Haven't tried this one yet, but it looked sooooo good, wanted to pass it along.

Banana Chocolate Ravioli with Chocolate Rum Sauce

2 bananas, cut into 1/4" chunks 
1/4 cup brown sugar 
1/4 cup graham cracker crumbs 
4 tbls pecans, finely chopped 
1/4 cup chocolate, chopped 
20 wonton wrappers 
1 egg, beaten
Canola or vegetable oil for frying
Powdered sugar, for garnish
Chocolate Rum Sauce (recipe follows)

Gently mix bananas, brown sugar, graham cracker crumbs, pecans and chocolate.

Fill wonton wrappers with 1 1/2 tsps of filling. Brush edges with egg and fold in half diagonally, sealing edges completely.
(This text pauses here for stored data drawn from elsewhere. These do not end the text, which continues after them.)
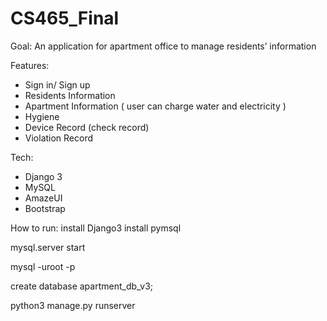 # CS465_Final

Goal: An application for apartment office to manage residents’ information

Features: 
 - Sign in/ Sign up
 - Residents Information
 - Apartment Information ( user can charge water and electricity )
 - Hygiene
 - Device Record (check record)
 - Violation Record
 
Tech:
  - Django 3
  - MySQL
  - AmazeUI
  - Bootstrap

How to run:
install Django3
install pymsql

mysql.server start

mysql -uroot -p

create database apartment_db_v3;

python3 manage.py runserver
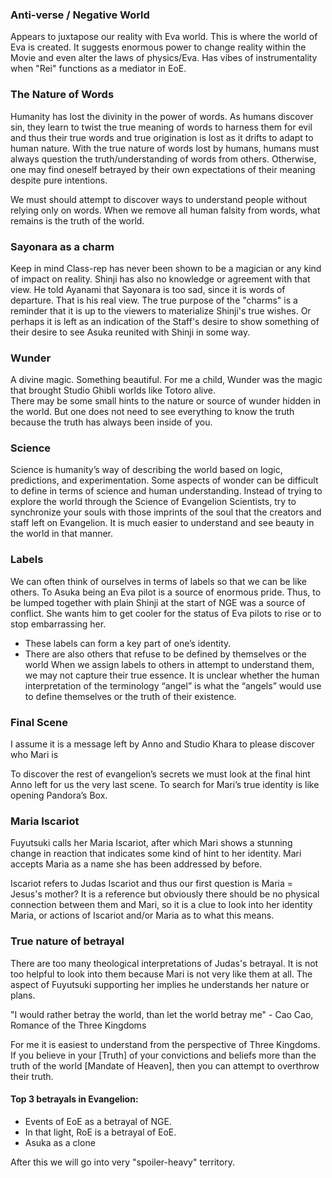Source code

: 
### Anti-verse / Negative World
Appears to juxtapose our reality with Eva world.  This is where the world of Eva is created.  It suggests 
enormous power to change reality within the Movie and even alter the laws of physics/Eva.  Has vibes 
of instrumentality when "Rei" functions as a mediator in EoE.


### The Nature of Words
Humanity has lost the divinity in the power of words.  As humans discover sin, they learn to twist the 
true meaning of words to harness them for evil and thus their true words and true origination is lost 
as it drifts to adapt to human nature.  With the true nature of words lost by humans, humans must
always question the truth/understanding of words from others.  Otherwise, one may find oneself betrayed 
by their own expectations of their meaning despite pure intentions.

We must should attempt to discover ways to understand people without relying only on words.  When we remove all
human falsity from words, what remains is the truth of the world.


### Sayonara as a charm
Keep in mind Class-rep has never been shown to be a magician or any kind of impact on reality.  Shinji
has also no knowledge or agreement with that view.  He told Ayanami that Sayonara is too sad, since it
is words of departure.  That is his real view.  The true purpose of the "charms" is a reminder that it
is up to the viewers to materialize Shinji's true wishes.  Or perhaps it is left as an indication of 
the Staff's desire to show something of their desire to see Asuka reunited with Shinji in some way.

### Wunder
A divine magic.  Something beautiful.  For me a child, Wunder was the magic that brought Studio Ghibli 
worlds like Totoro alive.  
There may be some small hints to the nature or source of wunder hidden in the world.  But one does not 
need to see everything to know the truth because the truth has always been inside of you.


### Science
Science is humanity’s way of describing the world based on logic, predictions, and experimentation. 
 Some aspects of wonder can be difficult to define in terms of science and human understanding.  Instead 
of trying to explore the world through the Science of Evangelion Scientists, try to synchronize your 
souls with those imprints of the soul that the creators and staff left on Evangelion.  It is much easier 
to understand and see beauty in the world in that manner.


### Labels
We can often think of ourselves in terms of labels so that we can be like others.  To Asuka being an 
Eva pilot is a source of enormous pride.  Thus, to be lumped together with plain Shinji at the start 
of NGE was a source of conflict.  She wants him to get cooler for the status of Eva pilots to rise or 
to stop embarrassing her.
- These labels can form a key part of one’s identity.  
- There are also others that refuse to be defined by themselves or the world
When we assign labels to others in attempt to understand them, we may not capture their true essence. 
 It is unclear whether the human interpretation of the terminology “angel” is what the “angels” would 
use to define themselves or the truth of their existence.

### Final Scene
I assume it is a message left by Anno and Studio Khara to please discover who Mari is

To discover the rest of evangelion’s secrets we must look at the final hint Anno left for us the very 
last scene.  To search for Mari’s true identity is like opening Pandora’s Box. 

### Maria Iscariot
 Fuyutsuki calls her Maria Iscariot, after which Mari shows a stunning change in reaction that indicates
 some kind of hint to her identity.  Mari accepts Maria as a name she has been addressed by before.
 
 Iscariot refers to Judas Iscariot and thus our first question is Maria = Jesus's mother?
It is a reference but obviously there should be no physical connection between them and Mari, so
 it is a clue to look into her identity Maria, or actions of Iscariot and/or Maria as to what this means.
 
### True nature of betrayal
There are too many theological interpretations of Judas's betrayal.  It is not too helpful to look into them
because Mari is not very like them at all.  The aspect of Fuyutsuki supporting her implies he understands 
her nature or plans.

"I would rather betray the world, than let the world betray me"
        - Cao Cao, Romance of the Three Kingdoms

For me it is easiest to understand from the perspective of Three Kingdoms.  If you believe in your [Truth]
of your convictions and beliefs more than the truth of the world [Mandate of Heaven], then you can attempt 
to overthrow their truth.

#### Top 3 betrayals in Evangelion:
 * Events of EoE as a betrayal of NGE.
 * In that light, RoE is a betrayal of EoE.
 * Asuka as a clone
 
After this we will go into very "spoiler-heavy" territory. 
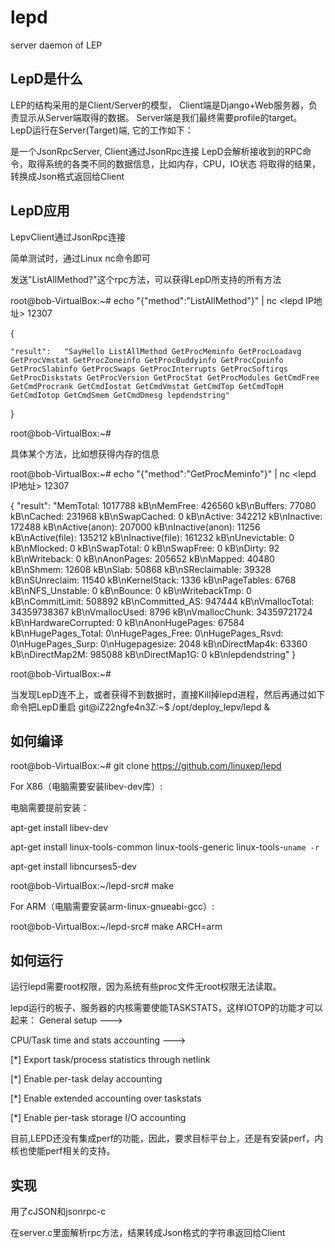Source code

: # lepd
server daemon of LEP

## LepD是什么


LEP的结构采用的是Client/Server的模型， Client端是Django+Web服务器，负责显示从Server端取得的数据。 Server端是我们最终需要profile的target。 LepD运行在Server(Target)端, 它的工作如下：


是一个JsonRpcServer, Client通过JsonRpc连接
LepD会解析接收到的RPC命令，取得系统的各类不同的数据信息，比如内存，CPU，IO状态
将取得的结果，转换成Json格式返回给Client

## LepD应用


LepvClient通过JsonRpc连接

简单测试时，通过Linux nc命令即可

发送"ListAllMethod?"这个rpc方法，可以获得LepD所支持的所有方法

root@bob-VirtualBox:~# echo "{\"method\":\"ListAllMethod\"}" | nc <lepd IP地址> 12307

{

	"result":	"SayHello ListAllMethod GetProcMeminfo GetProcLoadavg GetProcVmstat GetProcZoneinfo GetProcBuddyinfo GetProcCpuinfo GetProcSlabinfo GetProcSwaps GetProcInterrupts GetProcSoftirqs GetProcDiskstats GetProcVersion GetProcStat GetProcModules GetCmdFree GetCmdProcrank GetCmdIostat GetCmdVmstat GetCmdTop GetCmdTopH GetCmdIotop GetCmdSmem GetCmdDmesg lepdendstring"
}

root@bob-VirtualBox:~#

具体某个方法，比如想获得内存的信息

root@bob-VirtualBox:~# echo "{\"method\":\"GetProcMeminfo\"}" | nc <lepd IP地址> 12307

{
	"result":	"MemTotal:        1017788 kB\nMemFree:          426560 kB\nBuffers:           77080 kB\nCached:           231968 kB\nSwapCached:            0 kB\nActive:           342212 kB\nInactive:         172488 kB\nActive(anon):     207000 kB\nInactive(anon):    11256 kB\nActive(file):     135212 kB\nInactive(file):   161232 kB\nUnevictable:           0 kB\nMlocked:               0 kB\nSwapTotal:             0 kB\nSwapFree:              0 kB\nDirty:                92 kB\nWriteback:             0 kB\nAnonPages:        205652 kB\nMapped:            40480 kB\nShmem:             12608 kB\nSlab:              50868 kB\nSReclaimable:      39328 kB\nSUnreclaim:        11540 kB\nKernelStack:        1336 kB\nPageTables:         6768 kB\nNFS_Unstable:          0 kB\nBounce:                0 kB\nWritebackTmp:          0 kB\nCommitLimit:      508892 kB\nCommitted_AS:     947444 kB\nVmallocTotal:   34359738367 kB\nVmallocUsed:        8796 kB\nVmallocChunk:   34359721724 kB\nHardwareCorrupted:     0 kB\nAnonHugePages:     67584 kB\nHugePages_Total:       0\nHugePages_Free:        0\nHugePages_Rsvd:        0\nHugePages_Surp:        0\nHugepagesize:       2048 kB\nDirectMap4k:       63360 kB\nDirectMap2M:      985088 kB\nDirectMap1G:           0 kB\nlepdendstring"
}

root@bob-VirtualBox:~# 

当发现LepD连不上，或者获得不到数据时，直接Kill掉lepd进程，然后再通过如下命令把LepD重启
git@iZ22ngfe4n3Z:~$ /opt/deploy_lepv/lepd &

## 如何编译

root@bob-VirtualBox:~#  git clone https://github.com/linuxep/lepd

For X86（电脑需要安装libev-dev库）:

电脑需要提前安装：

apt-get install libev-dev 

apt-get install linux-tools-common linux-tools-generic linux-tools-`uname -r`

apt-get install libncurses5-dev

root@bob-VirtualBox:~/lepd-src# make

For ARM（电脑需要安装arm-linux-gnueabi-gcc）:

root@bob-VirtualBox:~/lepd-src# make ARCH=arm 

## 如何运行

运行lepd需要root权限，因为系统有些proc文件无root权限无法读取。

lepd运行的板子、服务器的内核需要使能TASKSTATS，这样IOTOP的功能才可以起来：
General setup --->

CPU/Task time and stats accounting --->

[*] Export task/process statistics through netlink

[*] Enable per-task delay accounting

[*] Enable extended accounting over taskstats

[*] Enable per-task storage I/O accounting

目前,LEPD还没有集成perf的功能，因此，要求目标平台上，还是有安装perf，内核也使能perf相关的支持。

## 实现

用了cJSON和jsonrpc-c

在server.c里面解析rpc方法，结果转成Json格式的字符串返回给Client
Place on a parchment-lined baking sheet.

Heat oil to 350-375° F. Fry ravioli until golden, about 2 minutes. Transfer to a platter lined with paper towels. Sprinkle with powdered sugar and serve with Chocolate Rum Sauce (recipe follows). Makes 10 servings.

Chocolate Rum Sauce 
12 oz evaporated milk 
12 oz bittersweet chocolate, chopped 
1 tbl butter 
2 tbl rum

Heat milk and chocolate in a 2-quart saucepan over medium heat. When chocolate has melted, remove from heat and stir in butter and rum.


----------



## mudbug (Jan 10, 2005)

mish, you posted this one back in October, when I immediately added it to my DiscussCooking folder!  I haven't tried it yet either, but thanks for bringing it up again to remind me of all those goodies I have to try out this year.


----------



## mish (Jan 10, 2005)

mudbug said:
			
		

> mish, you posted this one back in October, when I immediately added it to my DiscussCooking folder!  I haven't tried it yet either, but thanks for bringing it up again to remind me of all those goodies I have to try out this year.



Ohhhhhh Mudbug, so sorry.

I was going thru, updating/adding/deleting all my recipes for the new year.  Guess I forgot, but wanted to share again.  Thank you so much.  Like the combo of bananas chocolate & maybe some marshmallows --but that's a whole other recipe


----------



## mudbug (Jan 10, 2005)

no need to apologize - there's plenty of new members who will benefit from your "housecleaning"!


----------



## mish (Jan 10, 2005)

Thanks mudbug.

Hey, anyone out there like me, disgarding/looking thru old recipes, adding/deleting reorganizing recipes for the New Year?


----------



## mudbug (Jan 10, 2005)

I know norgeskog is doing the same thing.  Scammed a couple of good poultry recipes from her.  Check out that topic and look for recent posts by her.


----------



## mish (Jan 10, 2005)

Thanks Mudbug.

I'm on my way


----------